– Всех сегодня интересует Сенная, – согласился рыжебородый и впервые(после своего бездумного и бессмысленного вмешательства в не менее бессмысленное побоище) огляделся.
Он – не чувствовал себя царём Николаем I, единственно царским Словом усмирившим здесь же (там – на Сенной) холерный бунт с убийствами врачей; он – не сопоставлял нелепое буйство Стаса с холерным бунтом.
Он – помянул Илью. Пришедшего (сюда) человека, унёсшего с собой (отсюда) отсроченную смерть. И увидел он тишину, и почти понял, что значит быть «никем».
Лежали (посреди этой тишины) – пятеро мертвых, двое изувеченных и один обеспамятовавший Олег; всё «это» было – даже не бессмысленно; но – этого как бы не было вовсе (настолько происшедшее – не имело значение)!
И тогда рыжебородому на миг показалось, что и он все еще человек.
Впрочем, он человеком уже не был. Как и убитый им незваный гость. В отличие от предыдущего незваного гостя, тоже им (но – по его собственному решению) убитого.
Видел ли происшедшее со Стасом «составной» египтянин Пентавер (который – вполне человеком тоже не был)? Был ли он где-либо здесь и сейчас неподалёку, чтобы лице-зреть результат?
Тот самый результат – которого не было.
Более того – а был ли в древнем Египте именно «такой» Пентавер (жаждущий прижизненной нано-божественной реализации человек-убийца)?
Пожалуй, это не только главный вопрос всей нынешней человеческой цивилизации, а еще и самоопределение для каждого человека: есть ли он вообще?

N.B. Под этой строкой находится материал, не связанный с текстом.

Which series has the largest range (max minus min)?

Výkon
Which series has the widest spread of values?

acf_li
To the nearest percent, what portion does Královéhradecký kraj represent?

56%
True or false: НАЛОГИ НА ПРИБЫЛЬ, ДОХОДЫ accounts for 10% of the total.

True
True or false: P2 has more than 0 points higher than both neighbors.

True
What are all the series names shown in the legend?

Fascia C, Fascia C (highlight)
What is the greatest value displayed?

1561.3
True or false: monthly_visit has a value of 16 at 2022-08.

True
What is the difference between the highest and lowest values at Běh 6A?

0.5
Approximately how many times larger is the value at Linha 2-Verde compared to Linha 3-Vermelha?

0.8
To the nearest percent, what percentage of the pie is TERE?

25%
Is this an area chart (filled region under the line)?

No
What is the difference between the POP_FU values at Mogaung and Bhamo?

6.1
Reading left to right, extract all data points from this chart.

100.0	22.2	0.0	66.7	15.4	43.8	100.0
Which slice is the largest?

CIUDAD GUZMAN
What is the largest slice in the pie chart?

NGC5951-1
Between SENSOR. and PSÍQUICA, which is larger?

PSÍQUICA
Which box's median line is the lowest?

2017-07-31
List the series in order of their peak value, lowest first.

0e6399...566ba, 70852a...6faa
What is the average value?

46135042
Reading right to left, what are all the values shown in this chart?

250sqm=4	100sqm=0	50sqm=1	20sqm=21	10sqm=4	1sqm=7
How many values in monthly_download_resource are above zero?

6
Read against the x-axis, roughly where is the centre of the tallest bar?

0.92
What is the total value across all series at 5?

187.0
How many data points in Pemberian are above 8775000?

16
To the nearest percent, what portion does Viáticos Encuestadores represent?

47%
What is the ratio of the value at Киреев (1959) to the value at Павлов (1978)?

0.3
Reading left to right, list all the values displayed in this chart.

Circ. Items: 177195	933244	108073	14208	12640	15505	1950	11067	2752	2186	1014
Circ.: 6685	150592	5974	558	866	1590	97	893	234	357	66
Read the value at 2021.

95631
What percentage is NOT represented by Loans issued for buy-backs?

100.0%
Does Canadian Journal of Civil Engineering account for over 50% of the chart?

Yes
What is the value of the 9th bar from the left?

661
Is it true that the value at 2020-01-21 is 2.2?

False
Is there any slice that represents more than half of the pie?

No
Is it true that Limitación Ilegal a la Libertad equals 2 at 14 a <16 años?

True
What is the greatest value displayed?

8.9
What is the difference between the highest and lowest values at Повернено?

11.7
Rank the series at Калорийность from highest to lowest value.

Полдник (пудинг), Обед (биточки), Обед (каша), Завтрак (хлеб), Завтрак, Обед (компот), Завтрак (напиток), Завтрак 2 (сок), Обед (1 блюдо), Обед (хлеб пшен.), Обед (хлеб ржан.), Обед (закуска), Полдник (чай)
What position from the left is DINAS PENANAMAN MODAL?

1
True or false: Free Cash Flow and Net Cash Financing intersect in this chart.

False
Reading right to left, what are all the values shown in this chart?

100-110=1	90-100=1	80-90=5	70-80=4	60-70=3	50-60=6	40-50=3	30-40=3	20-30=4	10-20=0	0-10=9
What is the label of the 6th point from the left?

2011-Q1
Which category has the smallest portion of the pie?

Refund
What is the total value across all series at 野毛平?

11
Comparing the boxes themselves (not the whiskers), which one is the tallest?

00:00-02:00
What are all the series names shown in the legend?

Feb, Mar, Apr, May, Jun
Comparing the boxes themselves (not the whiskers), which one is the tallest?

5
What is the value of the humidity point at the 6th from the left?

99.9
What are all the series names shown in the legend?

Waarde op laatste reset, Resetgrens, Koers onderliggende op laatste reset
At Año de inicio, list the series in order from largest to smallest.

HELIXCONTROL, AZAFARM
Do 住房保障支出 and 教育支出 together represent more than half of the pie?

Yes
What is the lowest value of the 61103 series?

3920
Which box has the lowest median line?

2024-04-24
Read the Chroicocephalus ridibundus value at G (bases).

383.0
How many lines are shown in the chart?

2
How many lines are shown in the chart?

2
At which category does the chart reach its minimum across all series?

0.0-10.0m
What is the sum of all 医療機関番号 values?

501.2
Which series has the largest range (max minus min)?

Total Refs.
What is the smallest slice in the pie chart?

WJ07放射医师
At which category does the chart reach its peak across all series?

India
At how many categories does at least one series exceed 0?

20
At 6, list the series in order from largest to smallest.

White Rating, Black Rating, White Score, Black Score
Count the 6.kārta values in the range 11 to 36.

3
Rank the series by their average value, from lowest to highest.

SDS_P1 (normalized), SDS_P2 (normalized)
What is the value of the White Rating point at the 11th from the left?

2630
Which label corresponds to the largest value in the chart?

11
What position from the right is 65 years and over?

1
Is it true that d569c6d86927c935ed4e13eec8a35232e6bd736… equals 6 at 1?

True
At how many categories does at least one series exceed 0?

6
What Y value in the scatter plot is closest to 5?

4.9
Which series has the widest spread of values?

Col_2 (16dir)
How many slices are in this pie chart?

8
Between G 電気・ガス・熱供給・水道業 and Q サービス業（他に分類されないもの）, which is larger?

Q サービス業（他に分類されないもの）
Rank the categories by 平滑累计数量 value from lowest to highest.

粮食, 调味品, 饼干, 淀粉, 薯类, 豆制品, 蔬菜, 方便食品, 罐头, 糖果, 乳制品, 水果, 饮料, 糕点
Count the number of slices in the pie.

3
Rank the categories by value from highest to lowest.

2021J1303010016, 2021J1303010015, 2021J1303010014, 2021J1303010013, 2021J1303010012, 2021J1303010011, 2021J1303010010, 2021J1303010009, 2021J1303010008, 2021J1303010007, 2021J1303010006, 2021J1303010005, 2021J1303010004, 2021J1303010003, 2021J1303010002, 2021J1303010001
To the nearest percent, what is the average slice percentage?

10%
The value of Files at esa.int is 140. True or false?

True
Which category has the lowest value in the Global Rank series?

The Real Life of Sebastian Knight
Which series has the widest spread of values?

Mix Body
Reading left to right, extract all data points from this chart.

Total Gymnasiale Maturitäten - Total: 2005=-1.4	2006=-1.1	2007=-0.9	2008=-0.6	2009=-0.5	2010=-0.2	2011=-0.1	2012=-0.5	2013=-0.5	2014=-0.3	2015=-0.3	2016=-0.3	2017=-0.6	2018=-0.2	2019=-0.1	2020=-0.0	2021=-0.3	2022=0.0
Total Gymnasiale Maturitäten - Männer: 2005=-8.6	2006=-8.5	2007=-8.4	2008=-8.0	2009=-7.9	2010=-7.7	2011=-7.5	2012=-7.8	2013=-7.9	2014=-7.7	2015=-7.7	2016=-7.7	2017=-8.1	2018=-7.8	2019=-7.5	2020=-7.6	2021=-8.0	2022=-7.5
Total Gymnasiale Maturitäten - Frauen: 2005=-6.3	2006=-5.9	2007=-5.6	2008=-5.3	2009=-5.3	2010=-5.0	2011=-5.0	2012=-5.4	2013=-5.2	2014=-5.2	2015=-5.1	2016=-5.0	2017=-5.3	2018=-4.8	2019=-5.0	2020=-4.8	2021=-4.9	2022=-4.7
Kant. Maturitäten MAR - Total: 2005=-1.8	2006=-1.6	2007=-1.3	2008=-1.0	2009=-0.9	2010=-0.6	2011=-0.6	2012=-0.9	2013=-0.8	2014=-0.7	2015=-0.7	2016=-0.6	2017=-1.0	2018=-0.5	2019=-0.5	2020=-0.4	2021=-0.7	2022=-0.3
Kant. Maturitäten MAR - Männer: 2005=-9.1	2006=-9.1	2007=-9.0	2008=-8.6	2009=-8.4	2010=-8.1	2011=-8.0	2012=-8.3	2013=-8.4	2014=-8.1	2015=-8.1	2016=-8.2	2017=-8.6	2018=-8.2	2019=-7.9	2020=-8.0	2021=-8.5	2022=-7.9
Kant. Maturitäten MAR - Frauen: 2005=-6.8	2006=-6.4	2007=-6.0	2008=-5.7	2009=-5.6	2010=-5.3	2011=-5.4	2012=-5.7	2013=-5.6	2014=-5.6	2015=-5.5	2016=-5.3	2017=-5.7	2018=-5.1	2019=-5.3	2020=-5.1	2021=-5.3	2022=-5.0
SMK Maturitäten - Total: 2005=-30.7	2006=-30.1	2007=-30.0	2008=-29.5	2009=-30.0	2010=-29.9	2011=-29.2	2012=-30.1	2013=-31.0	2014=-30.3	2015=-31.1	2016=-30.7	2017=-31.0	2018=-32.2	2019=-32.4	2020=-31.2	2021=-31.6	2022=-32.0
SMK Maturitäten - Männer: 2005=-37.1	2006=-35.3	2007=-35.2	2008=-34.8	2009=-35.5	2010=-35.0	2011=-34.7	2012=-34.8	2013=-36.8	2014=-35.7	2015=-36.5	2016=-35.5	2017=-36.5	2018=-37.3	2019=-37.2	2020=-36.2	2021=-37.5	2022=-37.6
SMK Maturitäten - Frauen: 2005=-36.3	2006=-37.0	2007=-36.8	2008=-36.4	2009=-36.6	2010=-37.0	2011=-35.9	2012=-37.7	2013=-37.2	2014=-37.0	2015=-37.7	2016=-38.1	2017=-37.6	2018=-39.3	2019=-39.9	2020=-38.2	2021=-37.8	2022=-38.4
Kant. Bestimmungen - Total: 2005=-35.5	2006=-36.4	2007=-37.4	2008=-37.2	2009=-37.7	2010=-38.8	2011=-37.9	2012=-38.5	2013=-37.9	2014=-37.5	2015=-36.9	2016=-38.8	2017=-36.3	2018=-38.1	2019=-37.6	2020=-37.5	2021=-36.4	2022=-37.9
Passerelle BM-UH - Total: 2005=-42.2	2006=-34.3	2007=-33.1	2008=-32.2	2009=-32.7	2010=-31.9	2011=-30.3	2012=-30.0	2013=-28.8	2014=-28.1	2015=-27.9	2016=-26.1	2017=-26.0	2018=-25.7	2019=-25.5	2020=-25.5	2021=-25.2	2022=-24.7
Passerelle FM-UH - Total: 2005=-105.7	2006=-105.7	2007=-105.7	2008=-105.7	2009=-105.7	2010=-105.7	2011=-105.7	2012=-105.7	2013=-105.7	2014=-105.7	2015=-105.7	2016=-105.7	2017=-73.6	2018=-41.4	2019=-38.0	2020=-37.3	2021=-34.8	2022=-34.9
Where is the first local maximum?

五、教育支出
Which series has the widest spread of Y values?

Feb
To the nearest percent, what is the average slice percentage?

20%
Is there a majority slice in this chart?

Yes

– Конечно, есть, – сказала смерть. – Ведь я (у каждого человека) – обязательно есть. Если понимать меня – как самоопределение.
А вот
Эта девчушка (смерть) – позиционировала себя как само-определение всех и вся. Итак – (она) смерть: видом (для отведавших её) – она была самая что ни на есть обыкновенная человеческая девушка-подросток.
Ничего не было в ней непреклонного, наличествовала даже какая-то жалкость. Та самая жалкость, те же самые беспомощность и недомыслие, что проглядывают в наглости подростка.
Или – даже стайки подростков!
Или – даже в стайке пираний (лобастых таких рыбиц), готовой тебя растерзать; но – настолько все эти потуги
Повзрослеешь (в смерть) – поумнеешь (если – сумеешь суметь); а пока – придётся мне тебя потерпеть (смерть); но – смерть (эта самая девчушка) с легкой досадой отринула домыслы, сделав движение:
– Не всё так просто.
Казалось бы, оба (ибо – никто кроме них) – решали на-всегда: как именно поступать с «происшедшей» смертью; решали – и лишь потому приоткрылось, что у самой смерти (на все её миротворения) – не очень-то много этого «на-всегда».
Нынешний Пентавер – заперт (заживо мумифицирован) в теле поэта; но – иллюзию свободы ему придаёт энергия ци серийного душегуба Цыбина; почему (именно) эта троица оказалась центром поворота – неясно; но – как этот компот согласуется с Воскресением, может быть разъяснено на примере истории становления того демонического Стаса (каким мы его увидели).
Ведь совсем уж «таким» – он не был. А произошло это с ним – несколько лет назад (Бог знает – сколько лет назад; а я – давно назад не бегаю); началось это «начало» нано-бога Стаса – в разгар летнего курортного сезона на берегу теплого моря в некоей гнусной забегаловке.
В этом заведении (расположенном на приморском бульваре) публика собиралась самая что ни на есть подходящая – для настоящего экзистанса: именно там зрела себе (и сама для себя) мировая катастрофа.
А потом (как уже много-много раз) – оная катастрофа и созрела, и перезрела; но – (полностью) не совсем произошла; даже наполовину – и то вряд ли!
Итак: той давнишней и частной «полу-катастрофы» – поначалу тоже никто и не приметил; воздух – был солон и душен как женское лоно и казался столь же доступным – был бархатный сезон! Но и в его ночной атмосфере, конечно же, происходили свои приливы и отливы: бытие как-то вдруг (и, в то же время, совсем-совсем бесконечно) перешло в свою другую ипостась.
То есть – чуть более приближенную к тонкой реальности: по человечески грубую ипостась страшной сказки! Туда, где жестяное такси вырулило на один из прибрежных бульваров, чтобы высадить из себя некоего мужчину, на первый взгляд совершенно не обремененного терзаниями ума.
Вид 6ывает обманчив, и для этого им обоим (и внешнему виду, и самой сути мужества) – даже не надо меняться или перекидываться; поэтому – «тогдашний» Стас (это был именно он) просто вышел и расплатился с водителем.
Было ему тогда всего двадцать три года, и впереди его ждала и уже оживала страшная сказка.